Despite early HIV nervous system infection, most infected individuals remain neurologically intact until late stages of AIDS. After years of viral infection and associated profound losses in CD4+ T lymphocytes and viral loads, infected patients commonly succumb to behavioral, motor, and cognitive impairment. During the early days of the AIDS epidemic, cases of unexplained diffuse and often profound neurological impairment were reported in patients who were in the advanced stages of disease (Snider et al., 1983; Nielsen et al., 1984; Navia et al., 1986a, 1998).
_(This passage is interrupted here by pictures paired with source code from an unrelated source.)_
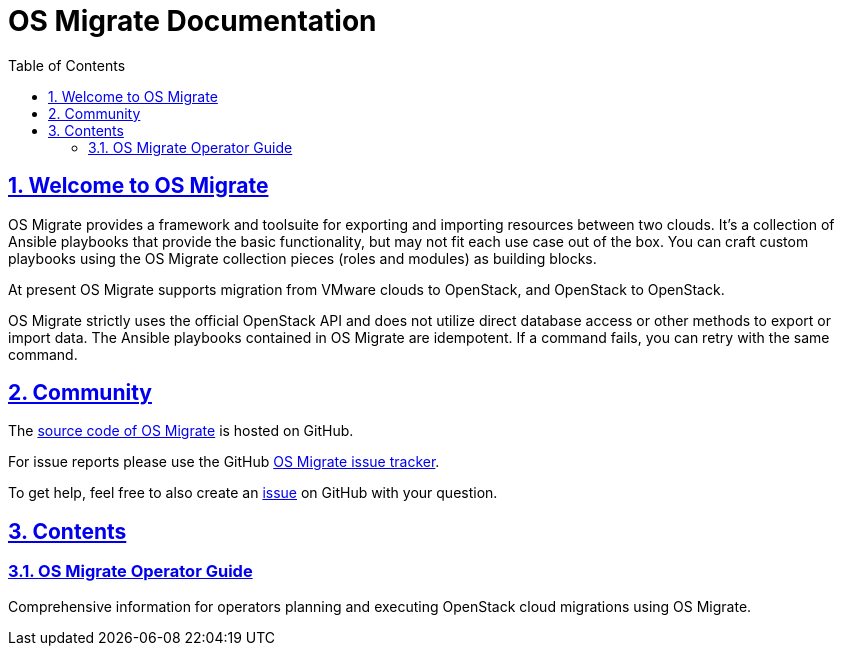 = OS Migrate Documentation
:toc: left
:toclevels: 2
:sectnums:
:sectlinks:
:icons: font

// Introduction & Bug Reporting
== Welcome to OS Migrate

OS Migrate provides a framework and toolsuite for exporting and importing
resources between two clouds. It's a collection of Ansible playbooks that
provide the basic functionality, but may not fit each use case out of
the box. You can craft custom playbooks using the OS Migrate
collection pieces (roles and modules) as building blocks.

At present OS Migrate supports migration from VMware clouds to OpenStack,
and OpenStack to OpenStack.

OS Migrate strictly uses the official OpenStack API and does not
utilize direct database access or other methods to export or import
data. The Ansible playbooks contained in OS Migrate are idempotent.
If a command fails, you can retry with the same command.

== Community

The https://github.com/os-migrate/os-migrate[source code of OS Migrate]
is hosted on GitHub.

For issue reports please use the GitHub
https://github.com/os-migrate/os-migrate/issues[OS Migrate issue tracker].

To get help, feel free to also create an
https://github.com/os-migrate/os-migrate/issues[issue]
on GitHub with your question.

== Contents

// Quickstart
=== link:operator/index.html[OS Migrate Operator Guide]

Comprehensive information for operators planning and executing OpenStack cloud migrations using OS Migrate.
Neurological manifestations were ascribed to HIV-1 infection itself following the identification of virus in brains at autopsy from neurologically impaired individuals (Koenig et al., 1986; Navia et al., 1986a; Price and Brew, 1988; Price et al., 1988; Cherner et al., 2002).
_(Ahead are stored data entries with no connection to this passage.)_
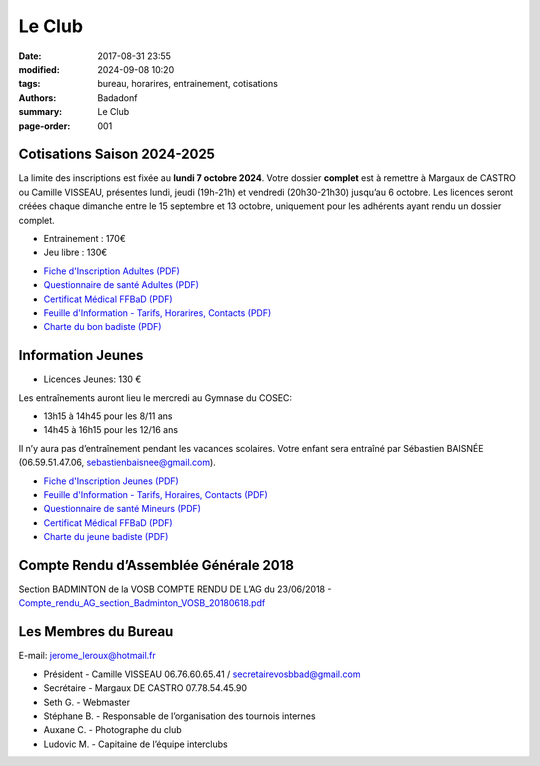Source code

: Le Club
#######

:date: 2017-08-31 23:55
:modified: 2024-09-08 10:20
:tags: bureau, horarires, entrainement, cotisations
:authors: Badadonf
:summary: Le Club
:page-order: 001

.. image:: /images/match.jpg
    :align: right
    :alt: match

Cotisations Saison 2024-2025
----------------------------

La limite des inscriptions est fixée au **lundi 7 octobre 2024**. Votre dossier **complet** est à remettre à Margaux de CASTRO ou 
Camille VISSEAU, présentes lundi, jeudi (19h-21h) et vendredi (20h30-21h30) jusqu’au 6 octobre.
Les licences seront créées chaque dimanche entre le 15 septembre et 13 octobre, uniquement pour les adhérents ayant rendu un dossier complet.

* Entrainement : 170€
* Jeu libre : 130€

+ `Fiche d'Inscription Adultes (PDF) <{static}/pdfs/feuille_202425/Fiche_Inscription_Adultes_Numerique.pdf>`_
+ `Questionnaire de santé Adultes (PDF) <{static}/pdfs/feuille_202425/QS_Attestation_Adultes.pdf>`_
+ `Certificat Médical FFBaD (PDF) <{static}/pdfs/feuille_202425/Certificat_Medical_FFBaD.pdf>`_
+ `Feuille d'Information - Tarifs, Horarires, Contacts (PDF) <{static}/pdfs/feuille_202425/Feuille_Information.pdf>`_
+ `Charte du bon badiste (PDF) <{static}/pdfs/Charte_du_bon_badiste.pdf>`_

Information Jeunes
------------------

* Licences Jeunes: 130 €

Les entraînements auront lieu le mercredi au Gymnase du COSEC:

+ 13h15 à 14h45 pour les 8/11 ans
+ 14h45 à 16h15 pour les 12/16 ans 

Il n’y aura pas d’entraînement pendant les vacances scolaires. 
Votre enfant sera entraîné par Sébastien BAISNÉE (06.59.51.47.06, sebastienbaisnee@gmail.com). 

+ `Fiche d'Inscription Jeunes (PDF) <{static}/pdfs/feuille_202425/Fiche_Inscription_Jeunes_Numerique.pdf>`_
+ `Feuille d'Information - Tarifs, Horaires, Contacts (PDF) <{static}/pdfs/feuille_202425/Feuille_Information.pdf>`_
+ `Questionnaire de santé Mineurs (PDF) <{static}/pdfs/feuille_202425/QS_Attestation_Mineurs.pdf>`_
+ `Certificat Médical FFBaD (PDF) <{static}/pdfs/feuille_202425/Certificat_Medical_FFBaD.pdf>`_
+ `Charte du jeune badiste (PDF) <{static}/pdfs/Charte_du_jeune_badiste.pdf>`_

Compte Rendu d’Assemblée Générale 2018
--------------------------------------

Section BADMINTON de la VOSB COMPTE RENDU DE L’AG du 23/06/2018 - 
`Compte_rendu_AG_section_Badminton_VOSB_20180618.pdf <{static}/pdfs/Compte_rendu_AG_section_Badminton_VOSB_20180618.pdf>`_

Les Membres du Bureau
---------------------

E-mail: jerome_leroux@hotmail.fr

* Président - Camille VISSEAU 06.76.60.65.41 / secretairevosbbad@gmail.com
* Secrétaire - Margaux DE CASTRO 07.78.54.45.90
* Seth G. - Webmaster
* Stéphane B. - Responsable de l’organisation des tournois internes
* Auxane C. - Photographe du club
* Ludovic M. - Capitaine de l’équipe interclubs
Dementia is perhaps the most common manifestation of HIV disease, the resultant neuropsychiatric consequences termed by a variety of names: HIV-1 dementia, HIV-1 encephalopathy (the name used commonly for infected children), HIV-associated cognitive/motor complex, AIDS dementia complex, and now, most commonly, HIV-1 associated dementia (HAD) (Swindells et al., 1999; Wilkie et al., 2003; Griffin et al., 2004; Weed and Steward, 2005; Worlein et al., 2005). A clinical diagnosis is based on findings of developmental delays, psychomotor slowing, forget-fulness, personality changes, and decreased knowledge acquisition (Beckett and Forstein, 1993; Sidtis et al., 1993; Sacktor and McArthur, 1997; Schifitto et al., 2001; Cysique et al., 2006). Before use of antiretroviral therapy (ART), HAD developed in 20%-50% of AIDS patients, indicating that HIV-associated central nervous system (CNS) disease does not manifest in all infected individuals. Currently with ART, the rates of disease are around 7%-10%. The more serious neurological manifestations typically occur in patients with high peripheral viral loads, generally when an individual has advanced immune suppression and systemic HIV disease or AIDS (Beckett and Forstein, 1993; Martin-Garcia and Rodriguez-Scarano, 2005). Dementia related to direct HIV infection of the brain is only one of the protean manifestations of AIDS that may be associated with decline in mental status in an infected person. Among the complications of AIDS that must be considered in the differential diagnosis of dementia are the direct effect of HIV on the CNS, opportunistic fungal, viral, and or parasitic infections, neoplasm (lymphoma), ischemic or hemorrhagic lesions, and metabolic abnormalities. These include, for example, toxoplasmosis, cryptococcal meningitis, progressive multifocal leukoencephalopathy (PML), and tuberculosis, among others (Kure et al., 1991; Manzardo et al., 2005). Although there are no definitive tests for HAD, diagnosis is most commonly made following exclusion of common opportunistic and cancerous brain diseases, with screening tests such as neuropsychological test batteries for psychomotor speed and the HIV Dementia Scale (Power et al., 1995; Davis et al., 2002; Cysique et al., 2006). A variety of biomarkers have been discovered in recent years, but none are used in clinical practice (Genis et al., 1992; Gelbard et al., 1994; Mellors et al., 1997; Sporer et al., 2004; McArthur et al., 2005; Schifitto et al., 2005).